■ SELECTED TEXT:
..........

Nothing beats standing on top of a peak and taking in a panoramic view of the world below. Don’t let winter’s icy embrace limit your outdoor adventures – here are the top three peaks worthy of your boot prints this winter. By Derek Morrison
Ben Lomond, Queenstown
The peak of Ben Lomond in Queenstown is a popular alpine day walk complete with a few sections to get your heart pumping. In winter it is a real trophy, requiring a modicum of alpine skills, to reach the 1748m summit.
The track begins at 320m above sea level in the native beech forest of One Mile Creek or through the Douglas fir forest cloaking the Skyline Access Road. If you’re feeling a little less energetic you can take the Skyline Gondola ($25) and start the walk at 800m.

..........

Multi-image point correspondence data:
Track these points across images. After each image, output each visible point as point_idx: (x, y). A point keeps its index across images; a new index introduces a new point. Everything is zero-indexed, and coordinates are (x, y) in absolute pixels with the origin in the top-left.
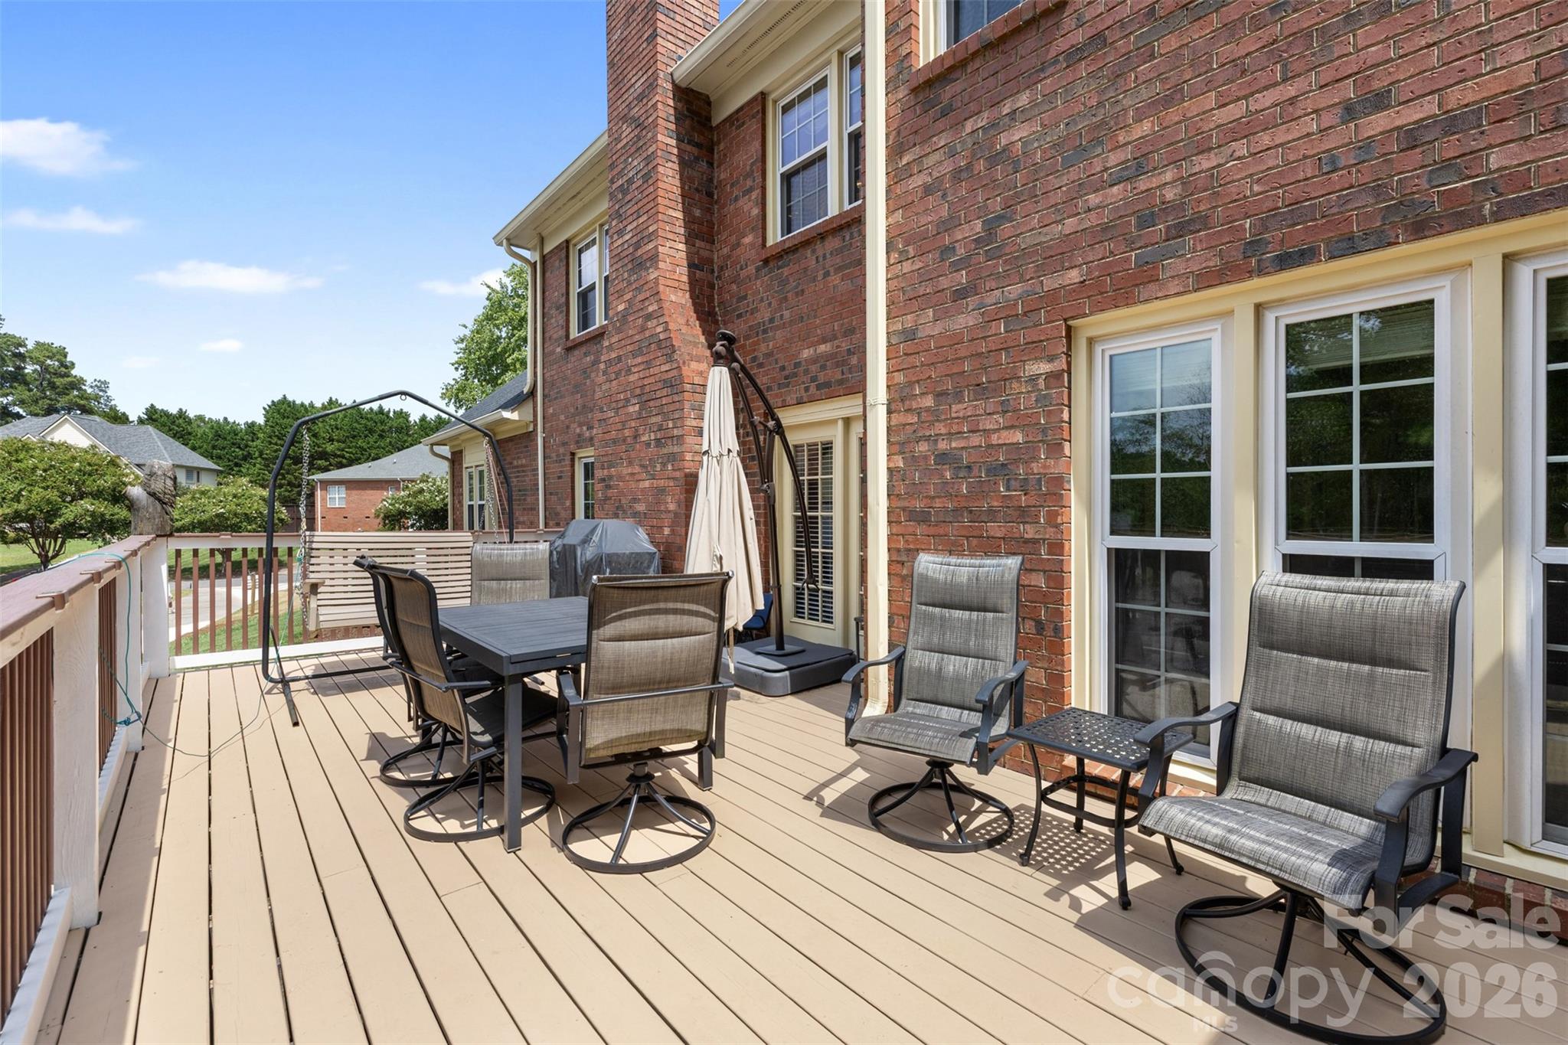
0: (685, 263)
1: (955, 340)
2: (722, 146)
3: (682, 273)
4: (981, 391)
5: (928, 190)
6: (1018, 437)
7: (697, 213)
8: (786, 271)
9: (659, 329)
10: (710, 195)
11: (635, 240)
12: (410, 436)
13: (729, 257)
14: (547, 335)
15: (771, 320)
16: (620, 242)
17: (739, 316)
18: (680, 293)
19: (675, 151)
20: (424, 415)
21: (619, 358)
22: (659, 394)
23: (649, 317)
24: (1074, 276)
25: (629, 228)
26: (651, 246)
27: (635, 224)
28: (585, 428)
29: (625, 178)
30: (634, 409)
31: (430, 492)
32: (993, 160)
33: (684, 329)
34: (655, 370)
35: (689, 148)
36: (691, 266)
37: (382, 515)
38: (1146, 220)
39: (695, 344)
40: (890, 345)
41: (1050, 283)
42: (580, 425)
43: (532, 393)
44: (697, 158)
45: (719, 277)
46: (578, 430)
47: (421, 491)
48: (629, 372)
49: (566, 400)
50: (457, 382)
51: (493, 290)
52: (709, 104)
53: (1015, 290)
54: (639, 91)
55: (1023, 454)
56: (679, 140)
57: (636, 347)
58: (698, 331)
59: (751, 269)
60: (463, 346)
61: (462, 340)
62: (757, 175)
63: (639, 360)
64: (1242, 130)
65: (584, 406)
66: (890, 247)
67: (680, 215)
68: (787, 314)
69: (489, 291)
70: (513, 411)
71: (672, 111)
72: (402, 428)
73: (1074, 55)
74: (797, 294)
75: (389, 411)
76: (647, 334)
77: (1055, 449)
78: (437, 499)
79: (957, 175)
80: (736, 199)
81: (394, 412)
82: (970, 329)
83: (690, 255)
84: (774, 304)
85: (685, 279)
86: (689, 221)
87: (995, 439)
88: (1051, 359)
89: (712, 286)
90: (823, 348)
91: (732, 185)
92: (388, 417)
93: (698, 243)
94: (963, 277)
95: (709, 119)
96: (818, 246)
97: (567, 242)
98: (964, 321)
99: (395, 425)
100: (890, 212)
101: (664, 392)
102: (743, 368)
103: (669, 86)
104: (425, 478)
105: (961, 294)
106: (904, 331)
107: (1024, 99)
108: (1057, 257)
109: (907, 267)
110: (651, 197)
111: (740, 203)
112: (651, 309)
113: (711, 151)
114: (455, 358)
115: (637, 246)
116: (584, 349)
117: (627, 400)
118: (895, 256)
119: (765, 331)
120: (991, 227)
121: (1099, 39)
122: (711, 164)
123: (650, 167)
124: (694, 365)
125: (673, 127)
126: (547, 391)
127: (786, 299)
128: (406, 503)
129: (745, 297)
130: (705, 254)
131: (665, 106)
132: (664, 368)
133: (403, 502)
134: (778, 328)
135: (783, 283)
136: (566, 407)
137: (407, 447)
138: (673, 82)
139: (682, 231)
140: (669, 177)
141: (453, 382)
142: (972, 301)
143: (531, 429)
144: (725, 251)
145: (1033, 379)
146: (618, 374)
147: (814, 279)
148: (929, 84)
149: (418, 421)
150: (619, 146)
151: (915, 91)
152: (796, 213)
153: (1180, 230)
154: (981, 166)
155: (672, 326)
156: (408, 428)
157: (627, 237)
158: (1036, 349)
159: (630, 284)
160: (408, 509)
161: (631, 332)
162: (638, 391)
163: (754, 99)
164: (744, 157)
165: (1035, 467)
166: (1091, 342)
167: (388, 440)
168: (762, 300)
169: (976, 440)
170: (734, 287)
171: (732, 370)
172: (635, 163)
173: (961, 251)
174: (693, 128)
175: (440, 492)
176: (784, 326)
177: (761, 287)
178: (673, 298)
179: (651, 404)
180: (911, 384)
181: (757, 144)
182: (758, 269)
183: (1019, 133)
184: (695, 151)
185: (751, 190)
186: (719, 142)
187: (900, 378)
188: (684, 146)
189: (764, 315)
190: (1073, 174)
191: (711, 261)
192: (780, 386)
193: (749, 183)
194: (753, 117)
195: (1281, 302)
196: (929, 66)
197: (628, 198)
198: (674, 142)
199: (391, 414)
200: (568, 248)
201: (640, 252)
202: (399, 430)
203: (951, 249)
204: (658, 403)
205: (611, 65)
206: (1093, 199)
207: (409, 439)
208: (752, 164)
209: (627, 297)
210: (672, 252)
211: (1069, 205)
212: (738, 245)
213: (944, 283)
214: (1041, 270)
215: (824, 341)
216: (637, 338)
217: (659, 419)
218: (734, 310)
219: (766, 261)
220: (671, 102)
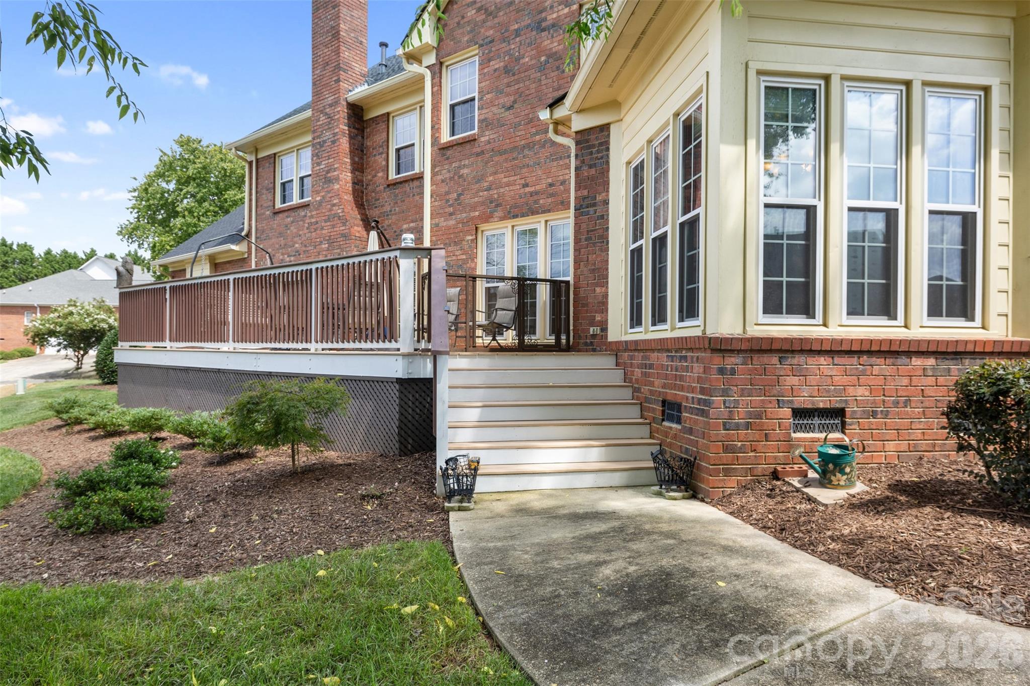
0: (351, 182)
1: (449, 228)
2: (368, 130)
3: (349, 186)
4: (456, 243)
5: (443, 181)
6: (464, 257)
7: (357, 159)
8: (397, 191)
9: (339, 211)
10: (362, 151)
11: (326, 169)
12: (34, 268)
13: (371, 180)
14: (259, 204)
15: (391, 211)
16: (318, 168)
17: (376, 207)
18: (349, 196)
19: (347, 132)
20: (49, 249)
21: (317, 223)
22: (338, 240)
23: (334, 205)
24: (477, 213)
25: (323, 163)
26: (336, 173)
27: (327, 162)
28: (286, 256)
29: (321, 139)
30: (325, 246)
31: (79, 314)
32: (460, 177)
33: (351, 212)
34: (338, 229)
35: (353, 130)
36: (354, 183)
37: (31, 334)
38: (491, 202)
39: (356, 219)
40: (431, 228)
41: (472, 214)
42: (283, 254)
43: (248, 235)
44: (357, 135)
45: (366, 189)
46: (281, 257)
47: (71, 313)
48: (322, 229)
49: (273, 240)
50: (131, 223)
51: (165, 154)
52: (362, 110)
53: (464, 215)
54: (330, 102)
55: (465, 262)
56: (349, 127)
57: (327, 217)
58: (357, 212)
59: (382, 187)
60: (136, 194)
61: (135, 190)
62: (385, 147)
63: (328, 224)
64: (508, 185)
65: (286, 245)
66: (432, 196)
67: (349, 160)
68: (397, 209)
69: (162, 154)
70: (237, 245)
71: (346, 114)
72: (27, 260)
73: (478, 155)
74: (402, 202)
75: (12, 244)
76: (333, 212)
77: (473, 260)
78: (87, 320)
79: (451, 179)
80: (375, 155)
81: (18, 245)
82: (453, 225)
83: (353, 178)
84: (392, 205)
85: (351, 189)
86: (353, 163)
87: (459, 258)
88: (472, 235)
89: (363, 192)
90: (412, 225)
91: (373, 149)
92: (11, 248)
93: (357, 173)
94: (451, 209)
95: (362, 117)
96: (411, 183)
97: (275, 154)
98: (452, 222)
99: (20, 257)
100: (432, 185)
101: (342, 239)
102: (381, 232)
103: (345, 103)
104: (73, 303)
105: (451, 214)
106: (435, 224)
107: (467, 162)
108: (473, 208)
109: (436, 203)
110: (336, 152)
111: (377, 157)
112: (335, 202)
113: (363, 131)
114: (130, 204)
115: (328, 172)
116: (286, 214)
117: (321, 242)
118: (433, 199)
119: (388, 215)
120: (459, 195)
121: (483, 152)
122: (363, 137)
123: (336, 138)
124: (356, 228)
125: (346, 121)
126: (258, 235)
127: (397, 203)
128: (56, 324)
129: (379, 199)
130: (359, 178)
131: (342, 112)
132: (341, 228)
133: (53, 323)
134: (393, 214)
135: (396, 196)
136: (273, 244)
137: (32, 279)
138: (347, 102)
139: (350, 167)
140: (344, 143)
141: (127, 223)
142: (454, 217)
143: (246, 256)
144: (369, 177)
145: (468, 241)
146: (315, 230)
147: (409, 196)
148: (443, 149)
149: (43, 255)
150: (318, 123)
151: (440, 149)
152: (402, 166)
153: (497, 206)
154: (456, 177)
155: (346, 210)
156: (33, 259)
157: (322, 167)
158: (468, 232)
159: (323, 188)
160: (58, 329)
161: (324, 211)
162: (327, 238)
163: (384, 115)
164: (379, 138)
165: (468, 265)
166: (482, 231)
167: (12, 270)
168: (386, 202)
169: (454, 258)
170: (373, 194)
171: (378, 233)
172: (327, 134)
173: (451, 202)
174: (355, 122)
175: (89, 315)
176: (396, 214)
177: (386, 195)
178: (346, 197)
179: (335, 244)
180: (437, 240)
181: (385, 134)
182: (385, 188)
183: (465, 171)
184: (356, 131)
185: (382, 153)
186: (367, 128)
187: (434, 238)
188: (351, 130)
189: (387, 208)
190: (477, 186)
191: (362, 181)
192: (394, 239)
193: (381, 150)
194: (384, 122)
195: (517, 225)
196: (444, 143)
197: (323, 149)
198: (346, 128)
199: (15, 247)
200: (275, 158)
201: (329, 175)
202: (23, 262)
203: (448, 201)
204: (338, 244)
205: (314, 84)
206: (481, 194)
207: (34, 270)
208: (383, 142)
209: (323, 194)
210: (345, 177)
211: (476, 194)
212: (376, 176)
213: (447, 210)
214: (470, 211)
215: (412, 222)
216: (327, 213)
217: (339, 251)
218: (373, 204)
219: (388, 186)
220: (346, 111)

..........

■ LIST OF TASKS:
a. In the piece on winter peak walks, what is the summit elevation of Ben Lomond?
b. Carry the piece on winter peak walks forward from its last sentence.
This material has no connection to the text about winter peak walks.

■ OUTPUTS BY TASK:
a. 1748m

b.
At 800m you emerge from the bushline and the well signposted track climbs gently through alpine tussock land around the eastern wall of the bowl to the saddle. From the saddle the scramble to the summit is steep with cairns guiding the way.
From the summit the vista is truly magnificent with clear days affording a view of Mt Earnslaw, Mt Aspiring and the numerous peaks hovering above Lake Wakatipu. It will be easy to forget that you are less than 5km from the centre of Queenstown.
Wilding pines are slowly invading this landscape – if you see a seedling, pull it out.
Access One Mile Creek Track on the Queenstown-Glenorchy Road.
Time 6-7hr – less if you take the gondola.
Map CC11 Queenstown
Mt Tongariro, Tongariro National Park
Climbing a live volcano in winter is always an exhilarating experience and there is none better than Mt Tongariro in the Central North Island. At 1967m it is not the tallest in the feisty trio that includes Nguaruhoe (2287m) and Ruapehu (2672m), but it is one of the more accessible.
The summit of Tongariro is usually bagged as a side trip to the 20km Tongariro Alpine Crossing – one of New Zealand’s most popular summer tramping routes. In winter you’re going to need to carry crampons or showshoes and DOC even recommends an ice axe, though walking poles will often suffice.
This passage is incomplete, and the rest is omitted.